U.S. NAFTA proposal should be 'retuned'
Marchionne also spoke a U.S. proposal that would require vehicles to have 85 per cent North American content to avoid paying a tariff.
The CEO said he believes there may still be some room for negotiation when it comes to that number.
"I sincerely hope that some of these demands that are being pushed by the U.S. administration are going to be retuned."
I'm hopeful, confident may be too far, but I'm hopeful [there is] a more rational number going forward.- Sergio Marchionne, FCA
He said the figure was part of a series of initiatives from the Trump administration to "realign" its interests in NAFTA.
Although Machionne said he "can't imagine what a world without NAFTA looks like," he understands how the U.S. could feel slighted by the trade agreement.

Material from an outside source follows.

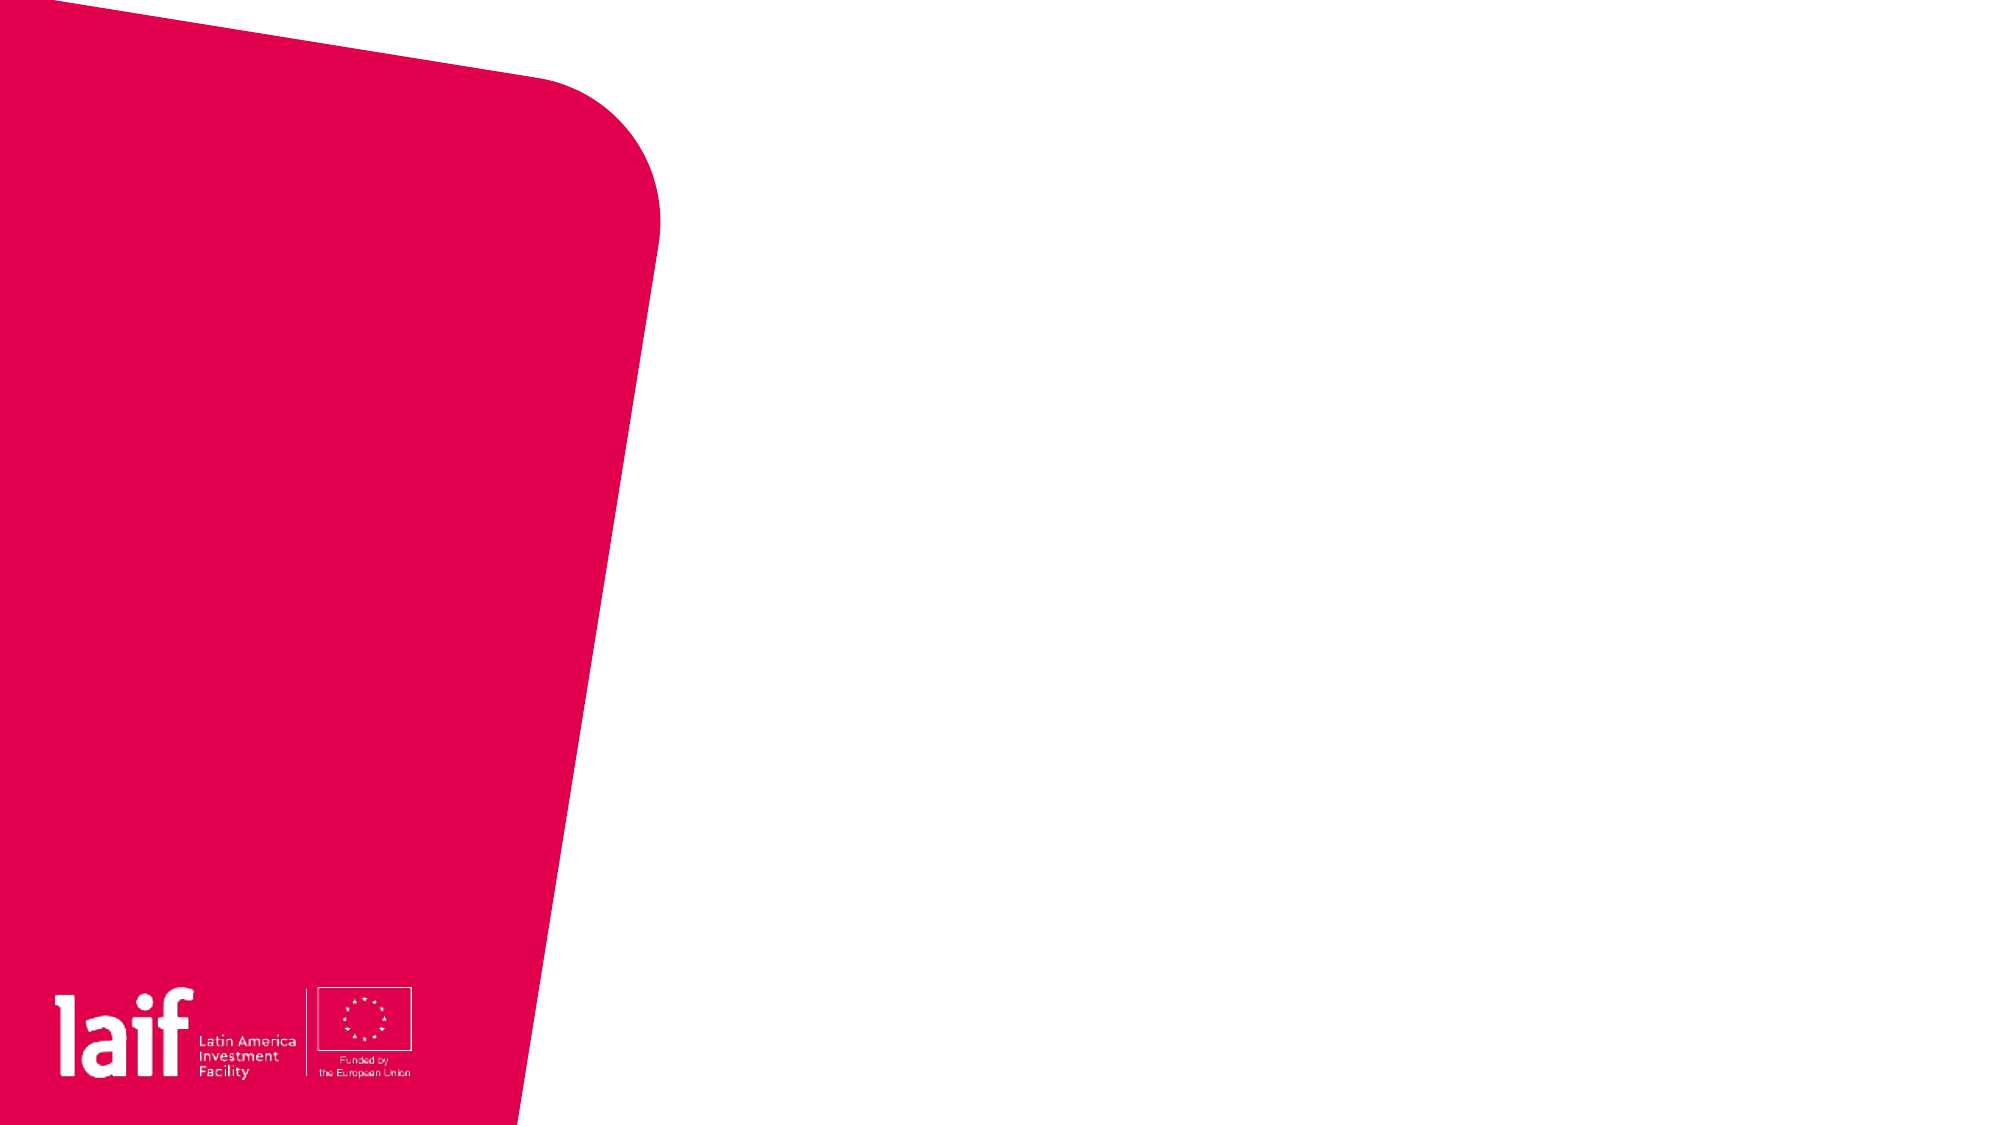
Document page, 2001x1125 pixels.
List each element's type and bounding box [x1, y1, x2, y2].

picture [55, 987, 412, 1080]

That's why he believes FCA has "done the right thing" by investing more than $1 billion to bring the Ram Heavy Duty truck from Mexico to Warren, Mich. and giving all 60,000 hourly and salaried employees a $2,000 bonus, Marchionne added — something the company hopes addresses the president's concerns about moving American jobs to other countries.
"I'm hopeful, confident may be too far, but I'm hopeful [there is] a more rational number going forward, and if it is more rational I think we'll be able to make the standard," Marchionne added. "But I think we need to wait until this thing is over."